KeyWeeUsr/org-epa-gpg

Repository files navigation

org-epa-gpg

This is a patch that attempts to fix image inlining (C-c C-x C-v) in the org-mode for images that are encrypted AND end with ".gpg" extension.

Install and run

For installation simply issue this command, it'll download the lisp module from this repo directly under the latest stable tag (or replace the tag version with master for the latest code).
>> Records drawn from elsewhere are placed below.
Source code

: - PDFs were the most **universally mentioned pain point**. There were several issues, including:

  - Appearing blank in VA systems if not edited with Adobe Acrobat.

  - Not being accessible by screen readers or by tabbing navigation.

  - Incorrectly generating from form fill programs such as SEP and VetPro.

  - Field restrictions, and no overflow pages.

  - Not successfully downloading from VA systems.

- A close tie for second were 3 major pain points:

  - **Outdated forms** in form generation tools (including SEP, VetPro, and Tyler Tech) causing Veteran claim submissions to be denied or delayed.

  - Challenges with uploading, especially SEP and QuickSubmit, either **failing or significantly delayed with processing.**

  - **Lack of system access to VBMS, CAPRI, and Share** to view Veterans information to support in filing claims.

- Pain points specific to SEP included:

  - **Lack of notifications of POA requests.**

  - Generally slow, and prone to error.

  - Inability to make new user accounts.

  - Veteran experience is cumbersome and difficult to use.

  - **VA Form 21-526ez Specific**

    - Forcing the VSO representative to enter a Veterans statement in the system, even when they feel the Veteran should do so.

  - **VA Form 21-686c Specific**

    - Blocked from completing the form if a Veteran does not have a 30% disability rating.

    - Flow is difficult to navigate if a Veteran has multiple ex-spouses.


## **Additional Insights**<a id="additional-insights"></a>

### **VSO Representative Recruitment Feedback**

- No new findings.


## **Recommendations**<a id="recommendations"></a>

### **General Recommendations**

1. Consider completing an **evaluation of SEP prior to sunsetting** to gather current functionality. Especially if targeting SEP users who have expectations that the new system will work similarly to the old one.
(let ((file (make-temp-file "" nil ".el")))
(url-copy-file
 "https://raw.githubusercontent.com/KeyWeeUsr/org-epa-gpg/3.0.0/org-epa-gpg.el"
 file t)
(package-install-file file))

To start, add these mandatory lines to your config file:

(use-package org-epa-gpg
  :ensure t
  :after epa-file
  :config (org-epa-gpg-enable))

Notes on purging

The cleaning of the decrypted content (in /tmp via (make-temp-file) ) is currently done via patching (org-remove-inline-images) with a custom hook (so that it's purged on (C-c C-x C-v) untoggling and via attaching to multiple standard hooks.

Attempted

What I attempted to make it less insane:

  • purge the files right after decrypting and loading -> this causes an empty rectangle to be shown in the buffer
  • hook to standard hooks such as:
    • buffer-list-update-hook -> basically kills Emacs by making it frozen due to too many updates and the initial startup with few hundreds of buffers opened is a time to go for a coffee
    • change-major-mode / after-change-major-mode-hook / org-mode-hook -> is unreliable from security perspective due to being too slow

Current behavior

So I added the purging to these hooks so that an action of "going away" from the org buffer or from Emacs alone, which would potentially endanger the unencrypted data, would also purge them. It's also trying to minimize their overall presence too org-epa-gpg-purging-hooks.

A timer could possibly be added with a very short interval, but it doesn't seem feasible if the amount of images is more than a few (large Org documents) due to 1:1 (image:purger) relationship in `list-timers' possibly hogging Emacs down readability-/resource-wise. Or at least, if turned on by default.